La diffusione dell'immaginario che chiama in causa la venuta di nuovi eroi(ne), in grado di salvare l'intrinseca purezza di popoli e culture per troppo tempo "inquinati" dall'ideologia delle élite: la questione green, il gender, ed ora le speculazioni intorno all'antisemitismo. Paradosso dei paradossi del rovesciamento del mondo (altro che mondo all'incontrario secondo la versione di Vannacci), nel quale più che combattere gli eccessi del pensiero liberal vengono messi in discussione secoli di regime democratico, fondati sulla separazione dei poteri e la libera espressione di idee e pensieri critici verso l'establishment. I toni accessi dell'esecutivo di estrema destra fanno da preludio all'uso della disciplina e della forza.

La svolta autoritaria proviene da quella parte politica che aspettava solo l'occasione buona per rifarsi da decenni di emarginazione democratica. E che ora è arrivata attraverso operazioni di restyling, ma nemmeno tanto, ad inserire persone con un passato ambiguo e legato ad ambienti della destra stragista all'interno di settori del potere statale.
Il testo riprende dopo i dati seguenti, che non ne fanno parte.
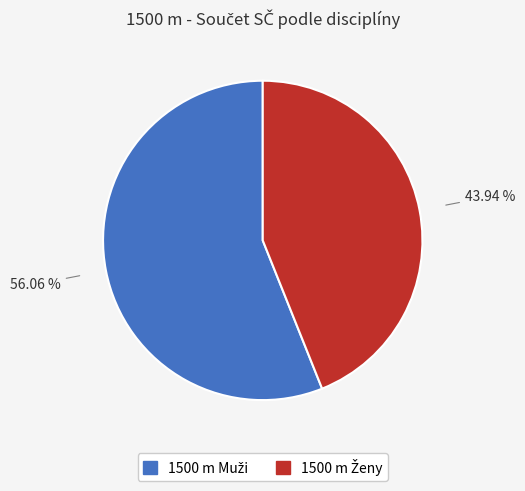

Is there a majority slice in this chart?

Yes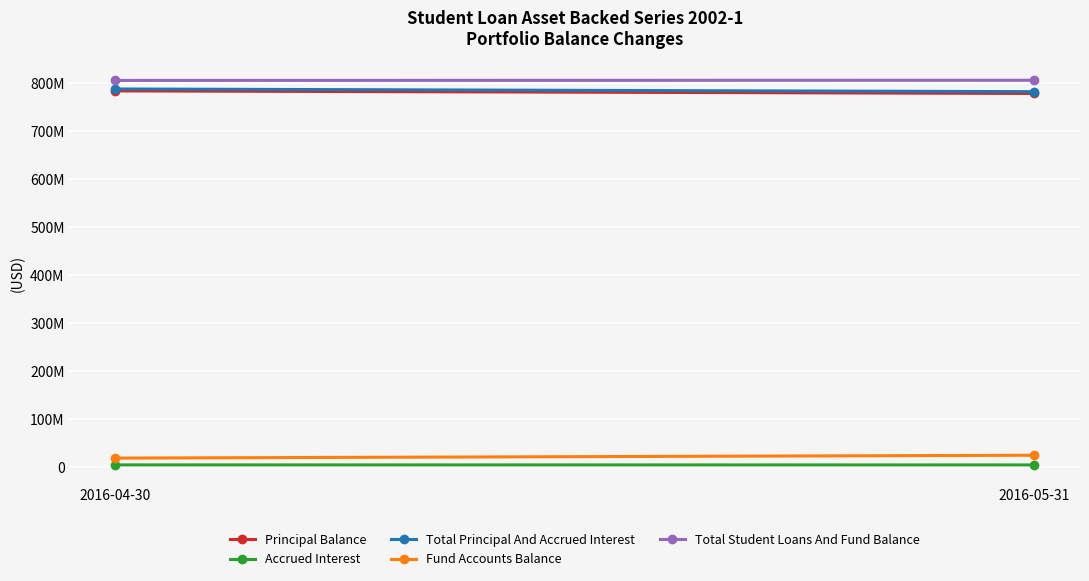

True or false: Accrued Interest has a value of 1703507.9 at 2016-04-30.

False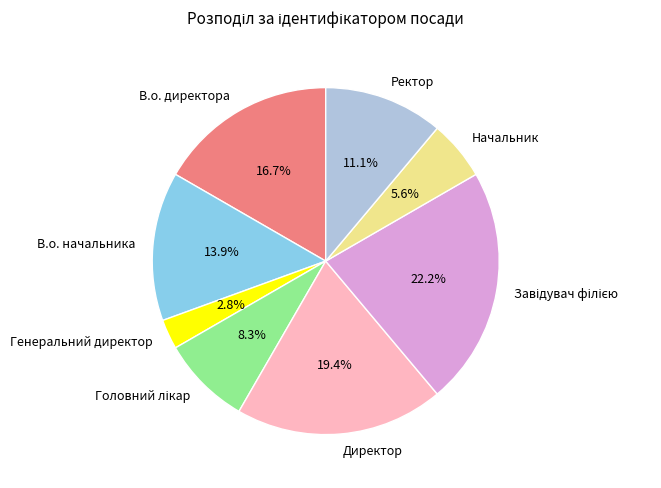

Is there a majority slice in this chart?

No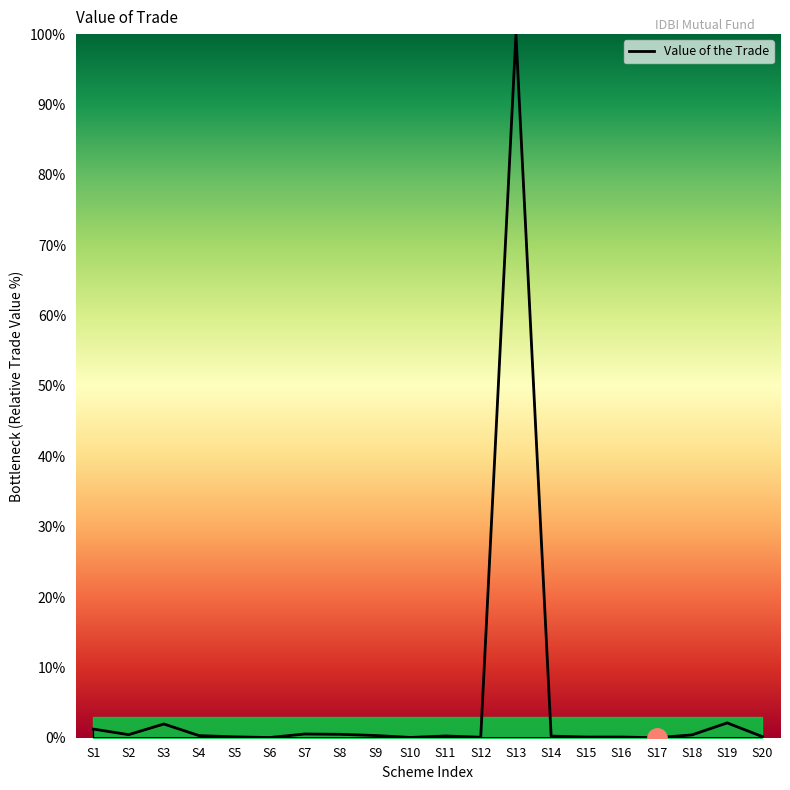

How many distinct data groups are displayed?

1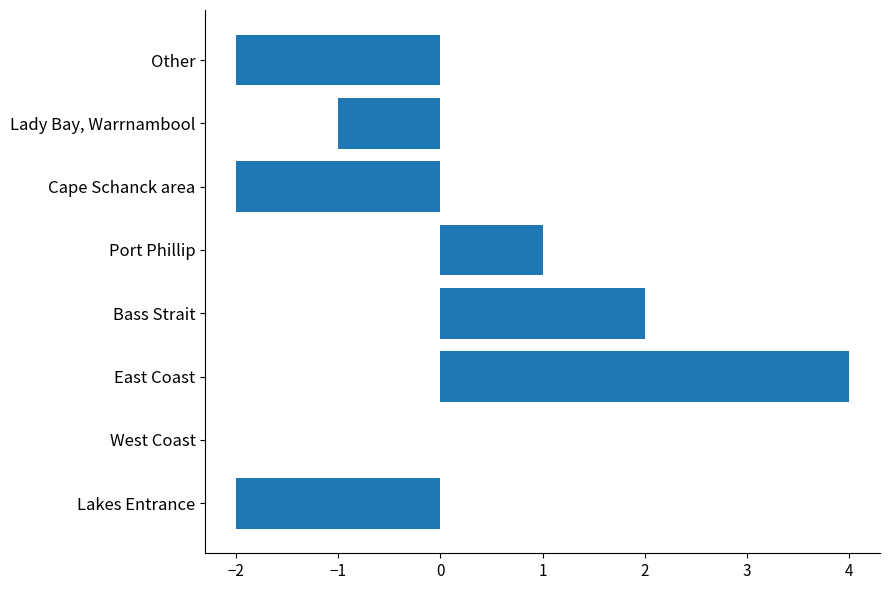

True or false: the data shows -1 at Other.

False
Se a questo aggiungiamo le riforme in discussione o le leggi approvate, dal semipresidenzialismo all'Autonomia Differenziata, dalla riforma della Magistratura al Decreto Sicurezza, ecco che le dichiarazioni di quanti, in Italia come all'estero, vedono con preoccupazione la svolta verso l'orbanizzazione del Belpaese, trovano più di qualche fondamento.